• Document passage
· · · · ·
[ih] GOSIP & compliance

Brian E Carpenter brian.e.carpenter at gmail.com
Sat Mar 19 13:13:56 PDT 2022


Not to knock Interop, but you didn't need to go to Interop to know
that TCP/IP was working and OSI wasn't. I didn't even need to step
away from my desk to know that.

The people in my team working on FTAM to FTP and SMTP to X.400
gateways were pretty clear on the point too.

Regards
    Brian Carpenter

On 20-Mar-22 07:09, Miles Fidelman via Internet-history wrote:
> I seem to recall the story that, once Europeans saw the shownet at one
> of the European Interop shows, and realized that TCP/IP was working,
> while OSI was still vaporware... the game was over.
> 
> Dan.. you'd probably be the one to validate this.
> 
> Miles
> 
> Dan Lynch via Internet-history wrote:
>> At Interop we were a teaching organization about interoperability so while we were TCP/IP bigots if the world was going to OSI we would definitely teach that too. Only a few students signed up for the OSI courses. We 
only offered them for a few years. I think by 91 it disappeared. The buyer is king.
· · · · ·
Pose landmark coordinates:
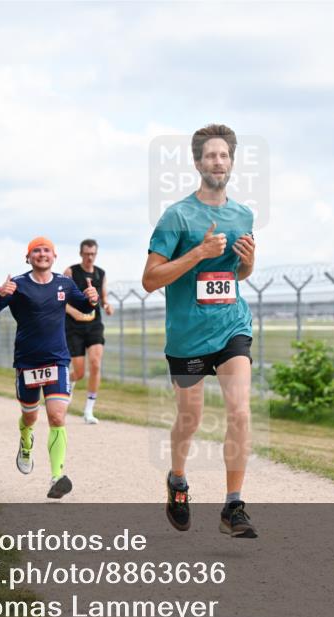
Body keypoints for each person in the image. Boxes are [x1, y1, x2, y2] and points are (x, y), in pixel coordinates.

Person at [141, 123, 259, 538]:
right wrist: (199, 252)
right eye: (210, 155)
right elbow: (151, 279)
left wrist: (247, 262)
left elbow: (237, 273)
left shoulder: (243, 214)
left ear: (232, 162)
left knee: (240, 411)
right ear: (196, 163)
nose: (218, 161)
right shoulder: (177, 216)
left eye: (224, 155)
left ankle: (234, 506)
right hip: (188, 335)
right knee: (190, 419)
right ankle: (177, 480)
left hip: (232, 326)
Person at [0, 237, 100, 499]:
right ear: (28, 257)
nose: (42, 254)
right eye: (36, 250)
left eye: (47, 250)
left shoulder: (64, 284)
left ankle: (57, 476)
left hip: (57, 360)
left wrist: (92, 298)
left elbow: (84, 305)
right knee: (31, 417)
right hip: (27, 362)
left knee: (57, 417)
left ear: (54, 257)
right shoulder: (18, 285)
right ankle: (26, 442)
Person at [63, 239, 113, 424]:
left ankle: (88, 411)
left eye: (93, 254)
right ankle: (69, 385)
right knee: (79, 372)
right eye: (86, 254)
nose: (89, 257)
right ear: (81, 253)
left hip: (94, 324)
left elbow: (104, 298)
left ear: (96, 254)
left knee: (95, 363)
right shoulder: (71, 272)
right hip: (74, 326)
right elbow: (60, 298)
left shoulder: (101, 273)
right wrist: (74, 312)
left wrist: (107, 306)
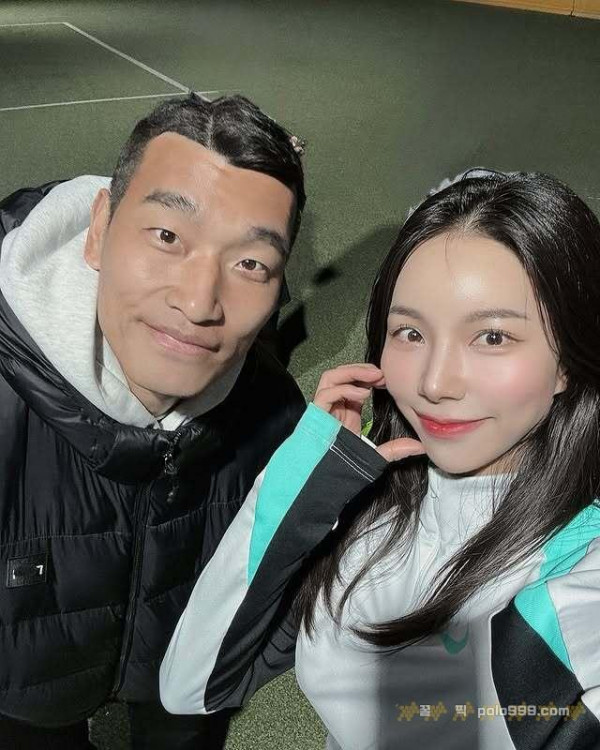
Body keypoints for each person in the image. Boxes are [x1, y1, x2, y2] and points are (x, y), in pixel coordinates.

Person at [160, 170, 600, 749]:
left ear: (568, 359)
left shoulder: (577, 582)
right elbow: (191, 687)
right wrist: (304, 479)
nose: (434, 384)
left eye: (492, 337)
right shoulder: (363, 504)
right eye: (410, 333)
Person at [0, 93, 306, 749]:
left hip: (180, 689)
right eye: (167, 237)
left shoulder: (277, 416)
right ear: (99, 228)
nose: (198, 304)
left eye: (250, 264)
· · · · ·
Copy out the entire mailing-list post on GOSIP and compliance word for word, including its header lines and the quoted replies.

• Output of the task
[ih] GOSIP & compliance

Brian E Carpenter brian.e.carpenter at gmail.com
Sat Mar 19 13:13:56 PDT 2022


Not to knock Interop, but you didn't need to go to Interop to know
that TCP/IP was working and OSI wasn't. I didn't even need to step
away from my desk to know that.

The people in my team working on FTAM to FTP and SMTP to X.400
gateways were pretty clear on the point too.

Regards
    Brian Carpenter

On 20-Mar-22 07:09, Miles Fidelman via Internet-history wrote:
> I seem to recall the story that, once Europeans saw the shownet at one
> of the European Interop shows, and realized that TCP/IP was working,
> while OSI was still vaporware... the game was over.
> 
> Dan.. you'd probably be the one to validate this.
> 
> Miles
> 
> Dan Lynch via Internet-history wrote:
>> At Interop we were a teaching organization about interoperability so while we were TCP/IP bigots if the world was going to OSI we would definitely teach that too. Only a few students signed up for the OSI courses. We 
only offered them for a few years. I think by 91 it disappeared. The buyer is king.